Nitekim genç yazarların, dosyalarını yayımlatma konusunda en çok umut bağladıkları olgulardan biri ödül kazanmak, bunu kimi söyleşilerde kendileri de böyle dile getiriyor zaten. Ne ki ülkemizde ödül almayan ya da herhangi ödülün seçici kurulunda yer almayan yazar neredeyse yok gibi. O zaman kurumsal nitelikte, bu yüzden de yazarın adından söz ettirecek bir ödül alması işe yarayabilir, böyle düşünmek olası. Ama bu tür yarışmalar daha çok yayımlanmış kitap koşulu getirebiliyor. Bu, dosyalarına yayınevi arayan yazarlar için yine bir düş kırıklığı anlamına geliyor kuşkusuz. 

O zaman hazır dosyası için yayınevi arayan yazar ne yapmalı?  

Kanımca, her ne olursa olsun alanda kararlılığını sürdüren, yazınsal verim konusunda liyakatini her fırsatta sergileyen bir genç yazar, yayına hazırladığı dosyası için er geç sonuca ulaşacaktır, bu konuda en küçük bir kuşku bile duymuyorum diyebilirim.  

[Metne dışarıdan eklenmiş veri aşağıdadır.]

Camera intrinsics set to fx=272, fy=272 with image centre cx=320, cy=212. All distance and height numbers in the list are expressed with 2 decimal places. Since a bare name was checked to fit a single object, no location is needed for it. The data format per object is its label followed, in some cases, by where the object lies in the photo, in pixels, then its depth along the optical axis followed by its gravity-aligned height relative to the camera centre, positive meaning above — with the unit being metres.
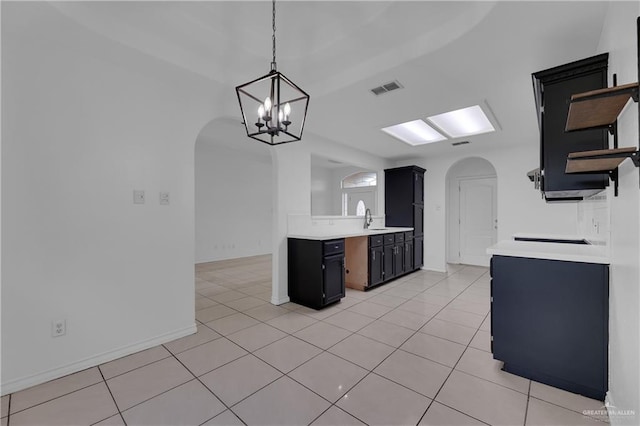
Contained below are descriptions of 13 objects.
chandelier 1.73 +1.14
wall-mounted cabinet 1.73 +0.56
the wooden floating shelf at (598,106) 1.03 +0.44
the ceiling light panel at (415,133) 4.00 +1.26
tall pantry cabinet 5.54 +0.21
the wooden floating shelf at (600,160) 1.02 +0.22
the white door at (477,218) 6.14 -0.16
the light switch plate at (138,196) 2.38 +0.13
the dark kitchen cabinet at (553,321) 1.72 -0.76
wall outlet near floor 1.98 -0.86
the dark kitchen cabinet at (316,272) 3.39 -0.78
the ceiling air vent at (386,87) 2.65 +1.24
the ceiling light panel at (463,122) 3.50 +1.26
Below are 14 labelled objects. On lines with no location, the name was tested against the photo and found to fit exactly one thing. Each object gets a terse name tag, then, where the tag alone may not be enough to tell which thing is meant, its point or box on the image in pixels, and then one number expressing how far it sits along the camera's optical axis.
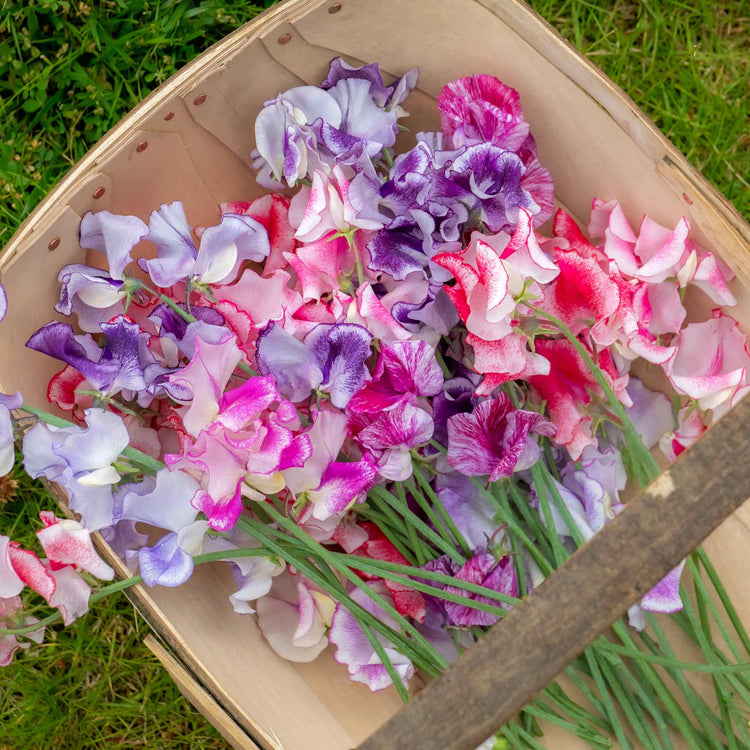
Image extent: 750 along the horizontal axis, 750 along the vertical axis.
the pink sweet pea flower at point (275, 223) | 0.71
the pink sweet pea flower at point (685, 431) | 0.70
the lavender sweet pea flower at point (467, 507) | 0.66
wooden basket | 0.65
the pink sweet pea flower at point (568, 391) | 0.64
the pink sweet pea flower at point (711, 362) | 0.65
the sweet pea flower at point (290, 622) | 0.69
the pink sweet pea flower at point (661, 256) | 0.66
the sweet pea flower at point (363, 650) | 0.66
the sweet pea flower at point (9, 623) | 0.58
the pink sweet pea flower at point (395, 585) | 0.67
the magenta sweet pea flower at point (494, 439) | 0.60
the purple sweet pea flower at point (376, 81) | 0.69
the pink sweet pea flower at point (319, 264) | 0.64
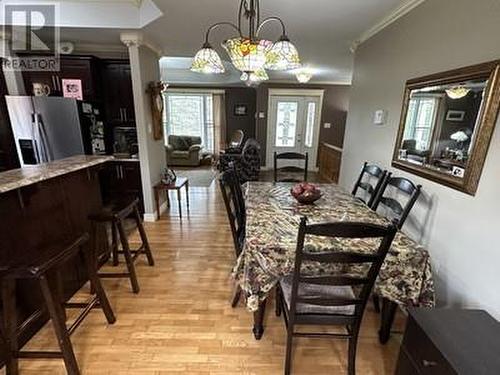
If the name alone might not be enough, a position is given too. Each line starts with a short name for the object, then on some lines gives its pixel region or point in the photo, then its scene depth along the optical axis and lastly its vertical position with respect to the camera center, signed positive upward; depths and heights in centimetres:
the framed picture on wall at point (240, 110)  832 +17
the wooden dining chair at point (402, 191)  188 -55
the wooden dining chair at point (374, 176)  241 -54
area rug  592 -145
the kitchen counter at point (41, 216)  163 -73
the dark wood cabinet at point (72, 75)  340 +45
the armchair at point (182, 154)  764 -109
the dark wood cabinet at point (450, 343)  98 -86
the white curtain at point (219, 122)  816 -21
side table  379 -102
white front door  733 -22
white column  319 +3
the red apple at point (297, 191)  215 -58
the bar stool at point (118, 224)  209 -90
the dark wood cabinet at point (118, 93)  359 +26
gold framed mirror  148 -2
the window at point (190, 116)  824 -4
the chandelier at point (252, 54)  163 +38
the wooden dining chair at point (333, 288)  118 -91
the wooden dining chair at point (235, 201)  206 -67
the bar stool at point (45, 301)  132 -98
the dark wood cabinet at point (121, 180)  369 -90
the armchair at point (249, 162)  543 -91
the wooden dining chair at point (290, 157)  288 -42
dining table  147 -79
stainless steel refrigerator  308 -19
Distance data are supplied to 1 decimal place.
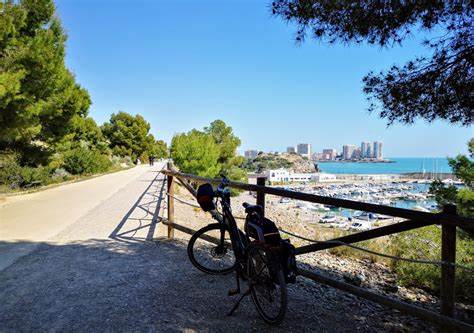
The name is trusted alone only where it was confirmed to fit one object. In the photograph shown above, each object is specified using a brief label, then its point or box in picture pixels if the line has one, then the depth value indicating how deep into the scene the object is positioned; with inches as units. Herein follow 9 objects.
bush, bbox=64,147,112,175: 923.4
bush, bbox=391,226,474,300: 256.4
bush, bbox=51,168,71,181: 774.4
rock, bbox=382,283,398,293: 247.4
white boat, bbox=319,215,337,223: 1356.3
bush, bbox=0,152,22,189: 584.4
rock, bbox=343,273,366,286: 232.2
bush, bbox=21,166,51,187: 612.1
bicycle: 122.4
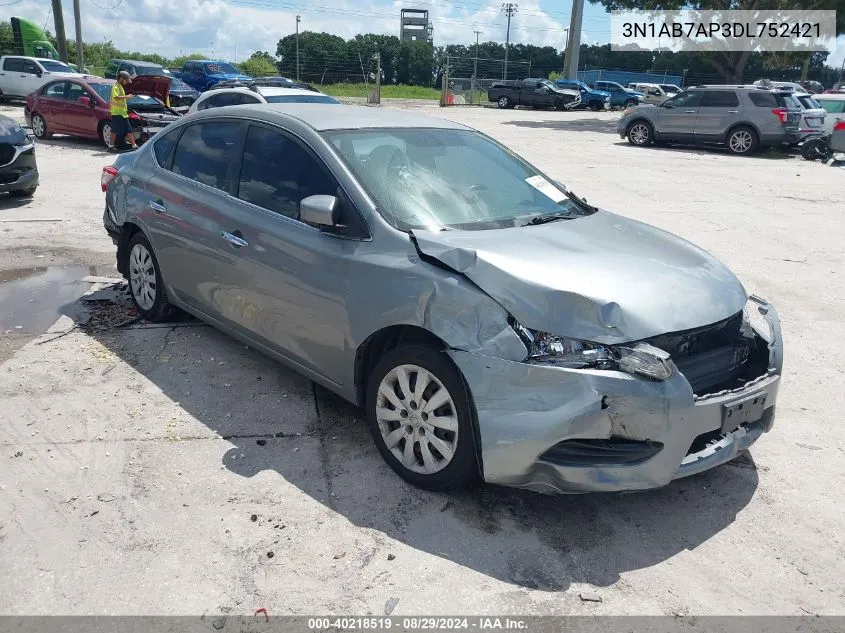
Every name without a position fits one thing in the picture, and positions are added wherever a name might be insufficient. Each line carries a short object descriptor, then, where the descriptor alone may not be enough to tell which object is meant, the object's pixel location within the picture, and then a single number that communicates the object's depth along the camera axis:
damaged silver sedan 3.11
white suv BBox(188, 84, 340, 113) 12.44
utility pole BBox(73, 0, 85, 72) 37.13
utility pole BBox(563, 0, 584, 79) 41.22
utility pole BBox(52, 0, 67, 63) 32.91
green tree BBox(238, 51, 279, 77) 54.62
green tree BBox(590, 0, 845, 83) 29.52
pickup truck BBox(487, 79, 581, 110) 39.09
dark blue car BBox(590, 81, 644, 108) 43.09
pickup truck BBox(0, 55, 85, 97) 27.11
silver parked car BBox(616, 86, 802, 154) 18.95
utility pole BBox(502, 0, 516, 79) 79.91
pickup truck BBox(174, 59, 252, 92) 32.06
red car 15.67
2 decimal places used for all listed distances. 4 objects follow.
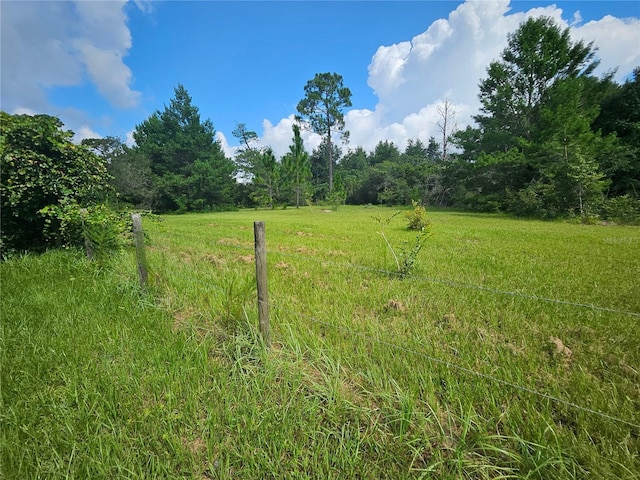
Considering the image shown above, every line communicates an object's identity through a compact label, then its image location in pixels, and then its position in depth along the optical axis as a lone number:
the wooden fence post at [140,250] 3.02
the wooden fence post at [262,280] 1.99
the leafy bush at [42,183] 4.15
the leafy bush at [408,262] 3.80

Ancak şu da unutulmamalı. 

Genç yazarlar, örneğin yazın dergilerine, yayın sitelerine ürünlerini gönderip bunun yayımlanması için kısa bir süre bekliyor, olumlu yanıt alamayınca da düş kırıklığı yaşayıp umutsuzluğa kapılabiliyor, sonra da bunlardan kimileri alana dönük ilgisini, yazma tutkusunu da yitirebiliyor.  

Oysa gerçekte, yazmaya tutkuyla bağlı, ürünlerini kaleme alırken cansiperane çaba gösteren her genç yazar için en büyük tehlike bu; isteğinin törpülenmesi, alandan kopması, yaşadığı örselenmişlik duygusuyla geri çekilmesi bana göre.  

Çünkü siz, alanda kalmak için direndikçe, yazmayı sürdürdükçe bugün görmese de yarın ayırdınıza varacaklardır kuşkusuz. O zaman yayına hazır dosyalarınızı basmak için istekli yayıncılar da çıkacaktır karşınıza. 

O halde iş, alana gösterilen bağlılıkta, bu doğrultuda gösterilecek liyakatte, yazma tutkusunda.  

Bütün büyük yazarlar, böyle aştılar önlerindeki dağlar kadar büyük engelleri.  

Yoksa hiçbir yayıncı, elinde tuzluk, hıyara koşacak değil elbette.